Throughout the years, we have had to fight for Zane continuously. We fight for medical care for him to get relief. We fought for tests to be able to develop a long-term plan for him. We fought insurance when they denied covering the cost of artificial nutrition, which he needed to survive. We continue to fight for him in the community and in day-to-day life. In the beginning, we often felt alone and not fully understood by doctors, family, and friends. It has been difficult for people to understand how fragile and medically complex he is. We did not know any other families that had medically fragile children and there was not a support group specific to MMIHS.
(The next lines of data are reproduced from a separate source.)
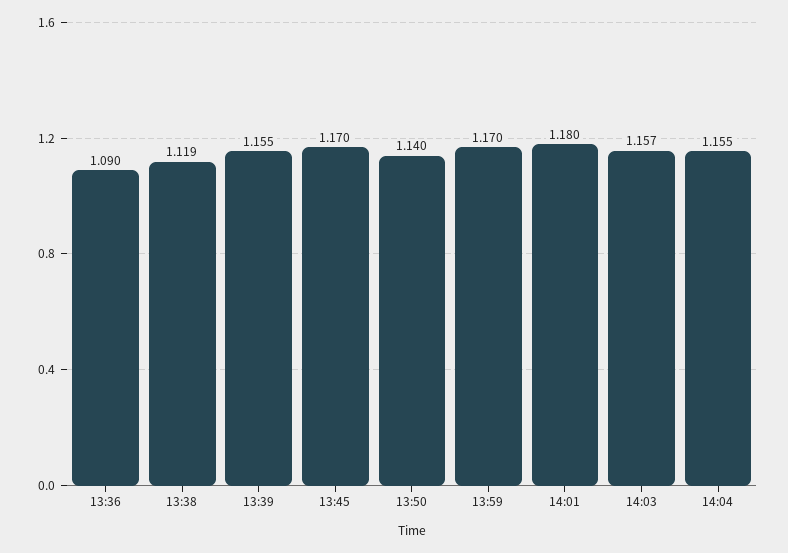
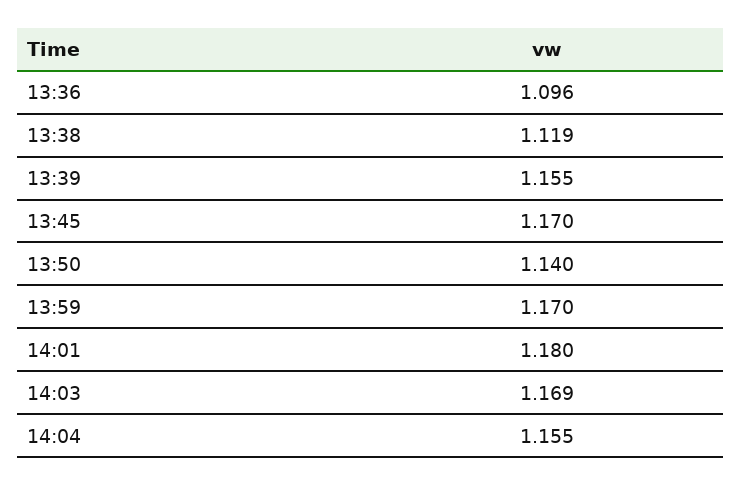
  {
-   "13:36": 1.09,
+   "13:36": 1.096,
    "13:38": 1.119,
    "13:39": 1.155,
    "13:45": 1.17,
    "13:50": 1.14,
    "13:59": 1.17,
    "14:01": 1.18,
-   "14:03": 1.157,
+   "14:03": 1.169,
    "14:04": 1.155
  }

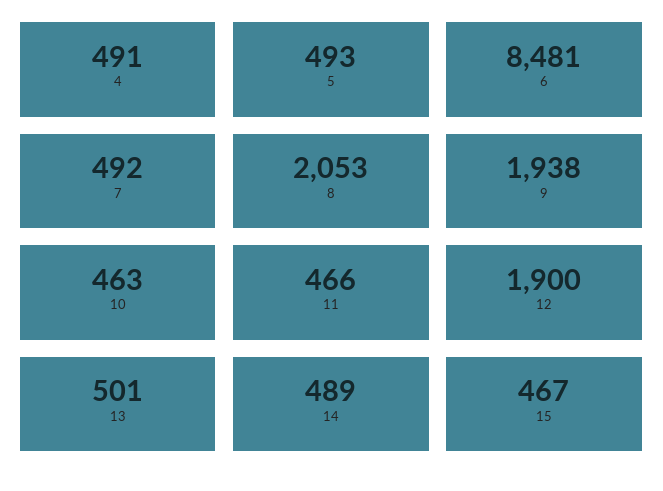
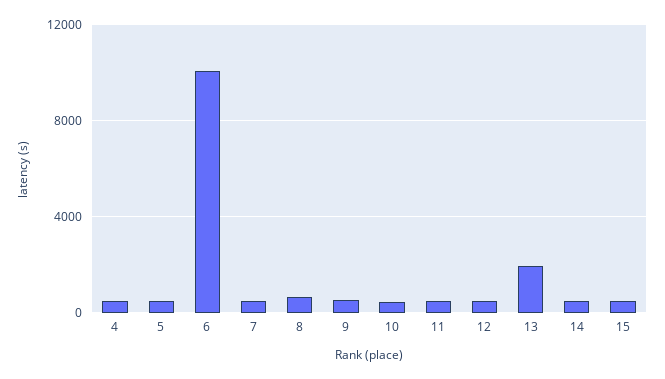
  {
    "4": 491,
    "5": 493,
-   "6": 8481,
+   "6": 10000,
    "7": 492,
-   "8": 2053,
+   "8": 500,
-   "9": 1938,
+   "9": 500,
    "10": 463,
    "11": 466,
-   "12": 1900,
+   "12": 500,
-   "13": 501,
+   "13": 2000,
    "14": 489,
    "15": 467
  }

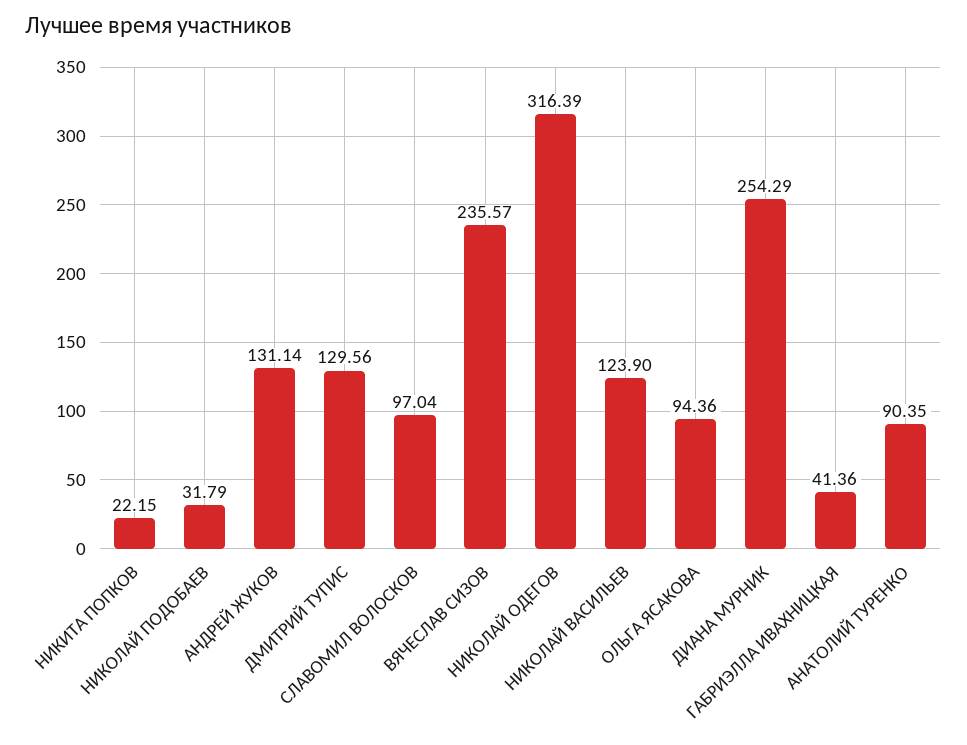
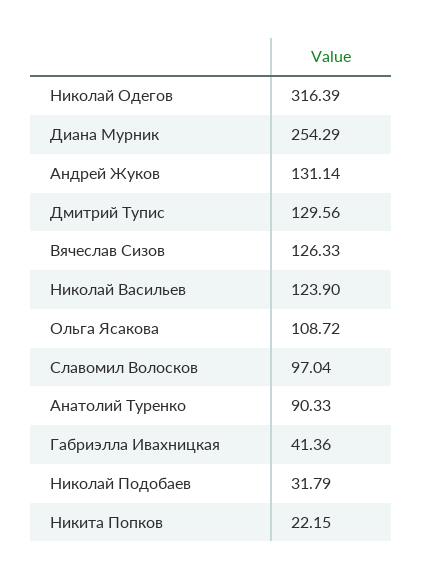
  {
    "НИКИТА ПОПКОВ": 22.15,
    "НИКОЛАЙ ПОДОБАЕВ": 31.79,
    "АНДРЕЙ ЖУКОВ": 131.14,
    "ДМИТРИЙ ТУПИС": 129.56,
    "СЛАВОМИЛ ВОЛОСКОВ": 97.04,
-   "ВЯЧЕСЛАВ СИЗОВ": 235.57,
+   "ВЯЧЕСЛАВ СИЗОВ": 126.33,
    "НИКОЛАЙ ОДЕГОВ": 316.39,
    "НИКОЛАЙ ВАСИЛЬЕВ": 123.9,
-   "ОЛЬГА ЯСАКОВА": 94.36,
+   "ОЛЬГА ЯСАКОВА": 108.72,
    "ДИАНА МУРНИК": 254.29,
    "ГАБРИЭЛЛА ИВАХНИЦКАЯ": 41.36,
-   "АНАТОЛИЙ ТУРЕНКО": 90.35
+   "АНАТОЛИЙ ТУРЕНКО": 90.33
  }

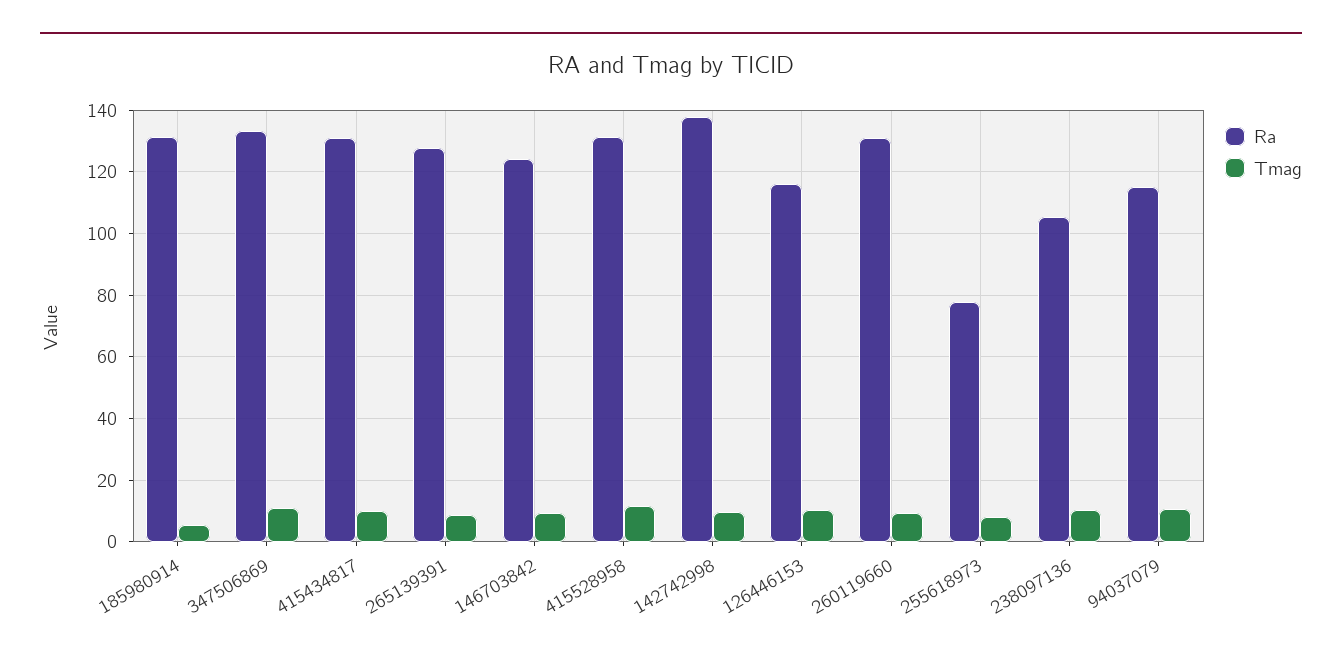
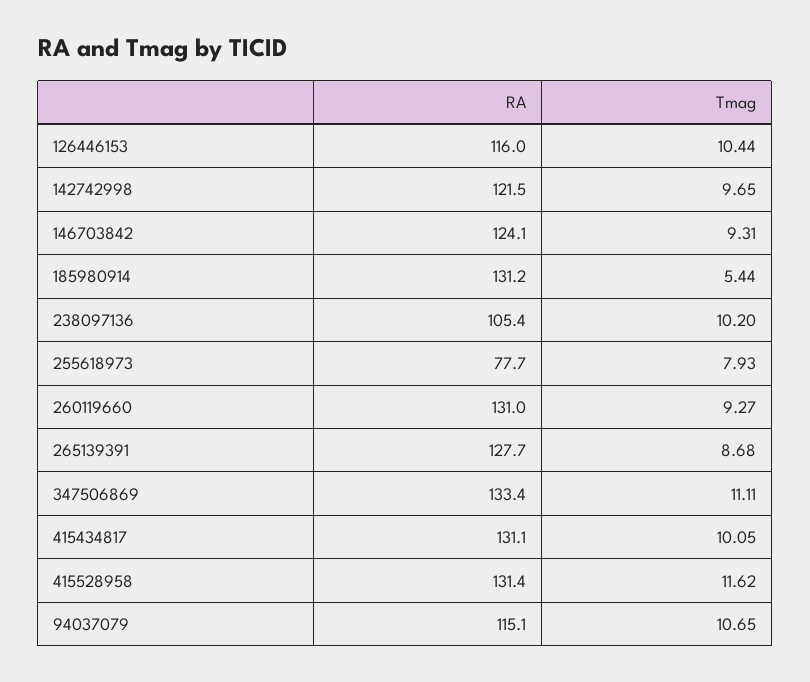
  {
    "Ra": {
      "185980914": 131.2,
      "347506869": 133.4,
      "415434817": 131.1,
      "265139391": 127.7,
      "146703842": 124.1,
      "415528958": 131.4,
-     "142742998": 138,
+     "142742998": 121.5,
      "126446153": 116,
      "260119660": 131,
      "255618973": 77.7,
      "238097136": 105.4,
      "94037079": 115.1
    },
    "Tmag": {
      "185980914": 5.44,
      "347506869": 11.11,
      "415434817": 10.05,
      "265139391": 8.68,
      "146703842": 9.31,
      "415528958": 11.62,
      "142742998": 9.65,
      "126446153": 10.44,
      "260119660": 9.27,
      "255618973": 7.93,
      "238097136": 10.2,
      "94037079": 10.65
    }
  }

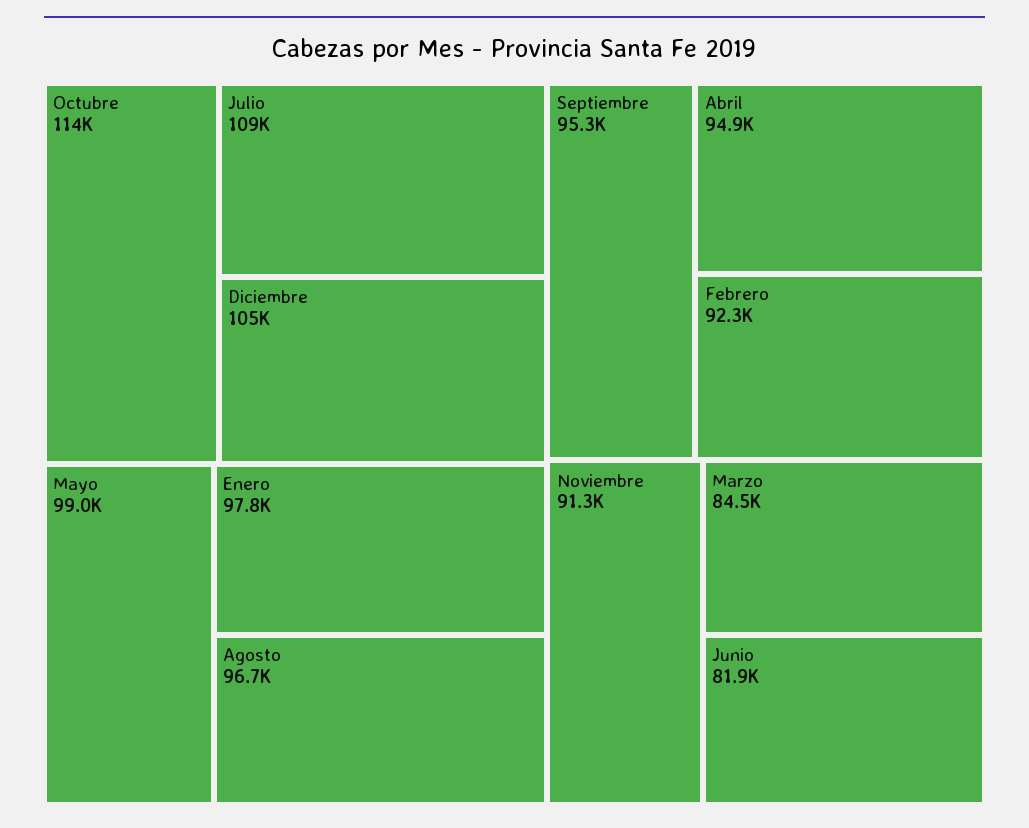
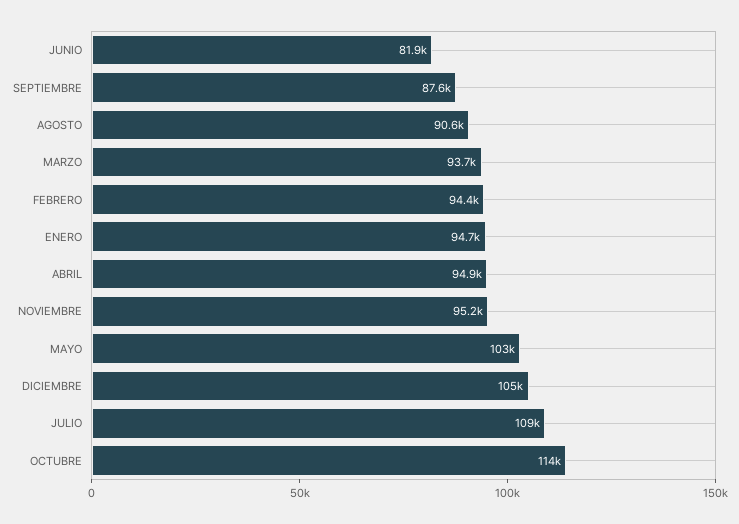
  {
    "Octubre": 114000,
    "Julio": 109000,
    "Diciembre": 105000,
-   "Mayo": 99000,
+   "Mayo": 103000,
-   "Enero": 97800,
+   "Enero": 94700,
-   "Agosto": 96700,
+   "Agosto": 90600,
-   "Septiembre": 95300,
+   "Septiembre": 87600,
    "Abril": 94900,
-   "Febrero": 92300,
+   "Febrero": 94400,
-   "Noviembre": 91300,
+   "Noviembre": 95200,
-   "Marzo": 84500,
+   "Marzo": 93700,
    "Junio": 81900
  }

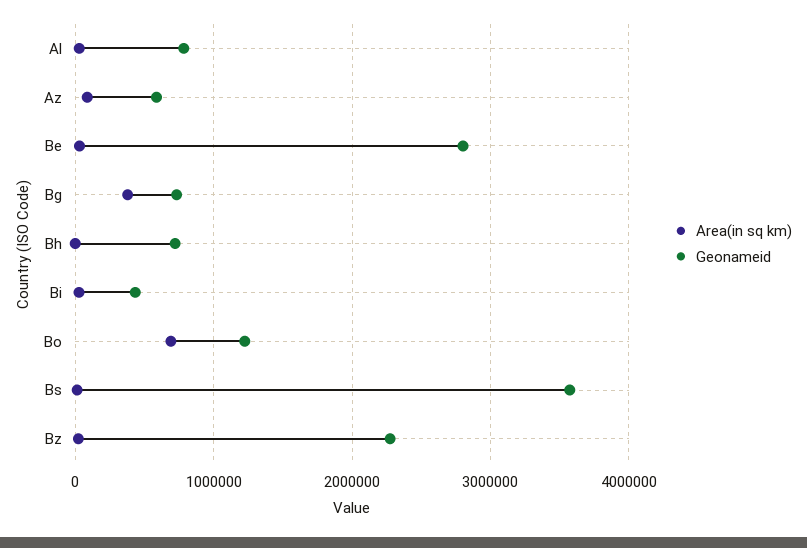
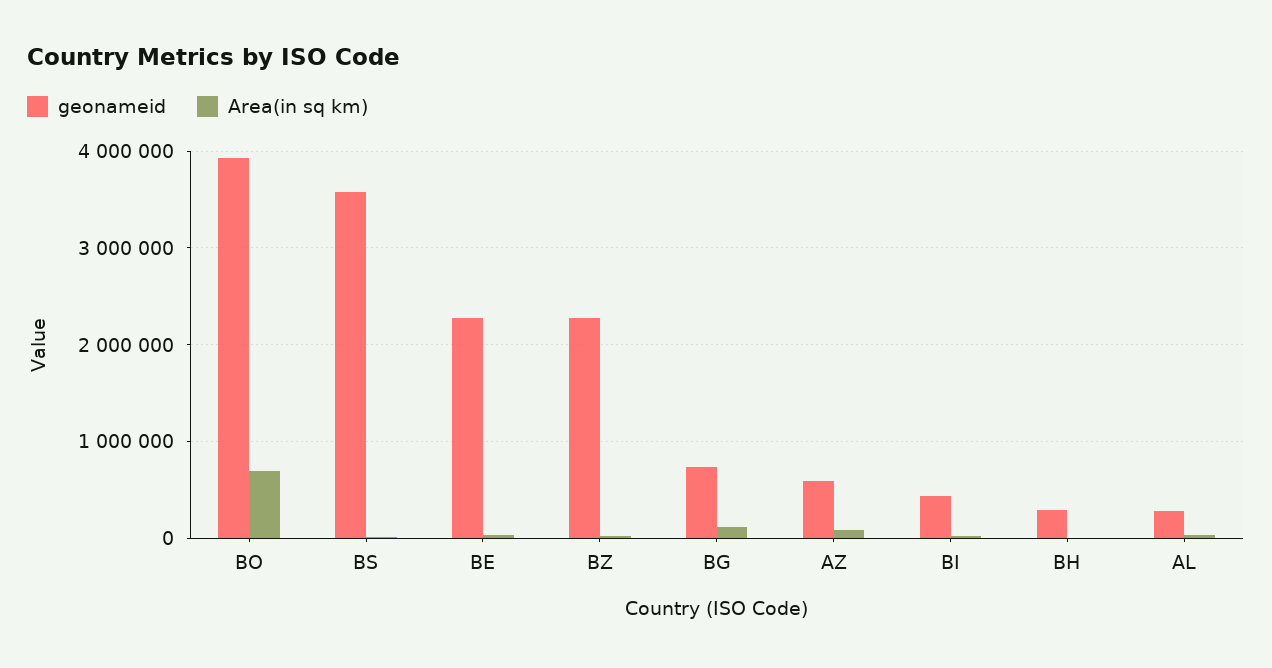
  {
    "Area(in sq km)": {
      "Al": 0,
      "Az": 100000,
      "Be": 0,
-     "Bg": 400000,
+     "Bg": 100000,
      "Bh": 0,
      "Bi": 0,
      "Bo": 700000,
      "Bs": 0,
      "Bz": 0
    },
    "Geonameid": {
-     "Al": 800000,
+     "Al": 300000,
      "Az": 600000,
-     "Be": 2800000,
+     "Be": 2300000,
      "Bg": 700000,
-     "Bh": 700000,
+     "Bh": 300000,
      "Bi": 400000,
-     "Bo": 1200000,
+     "Bo": 3900000,
      "Bs": 3600000,
      "Bz": 2300000
    }
  }

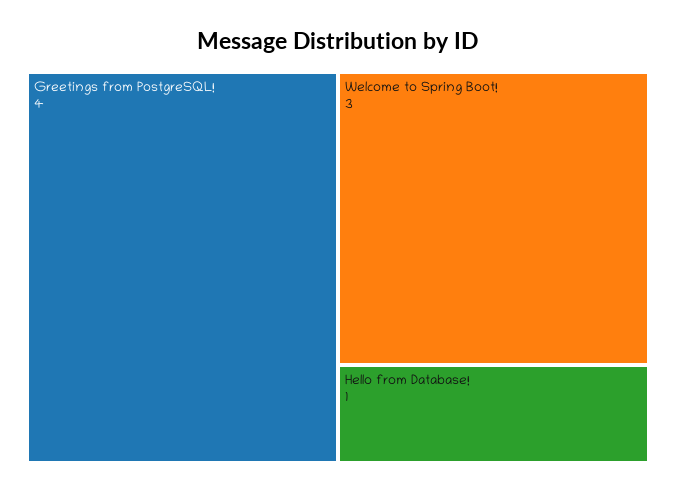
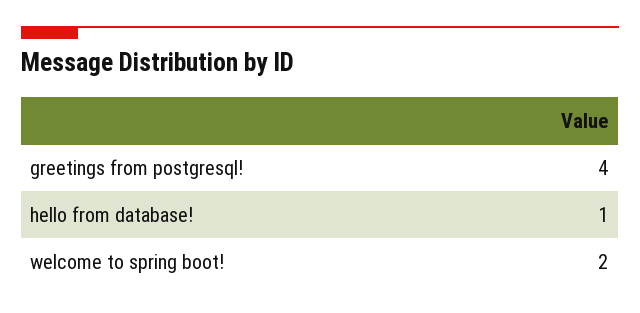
  {
    "Greetings from PostgreSQL!": 4,
-   "Welcome to Spring Boot!": 3,
+   "Welcome to Spring Boot!": 2,
    "Hello from Database!": 1
  }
At this point in the journey, more people understand him. Our doctors are wonderful and listen to us as Zane’s parents and advocates. We find support in the MMIHS community through connecting with other families.
The first MMIHS support group began in 2014. The MMIHS Foundation began in 2017. The foundation is a wonderful support to those affected by MMIHS. Advocacy and research, as well as science/medical interventions, are key components to advancing quality of life for those living with this diagnosis.
Zane’s story is shared with the hopes of helping others in some way. Advocating for Zane and those with MMIHS will help others better understand the challenges and needs that are prevalent in the life of those with this diagnosis. We hope sharing Zane’s story builds support and inclusion to anyone who encounters him, or others like him. As a mom of a rare child, I understand the worries and the barriers, and I hope to be able to support any other moms on a rare journey.
Zane’s mother Lisa is a Running for Rare participant. Running for Rare fundraises for the Undiagnosed Diseases Network.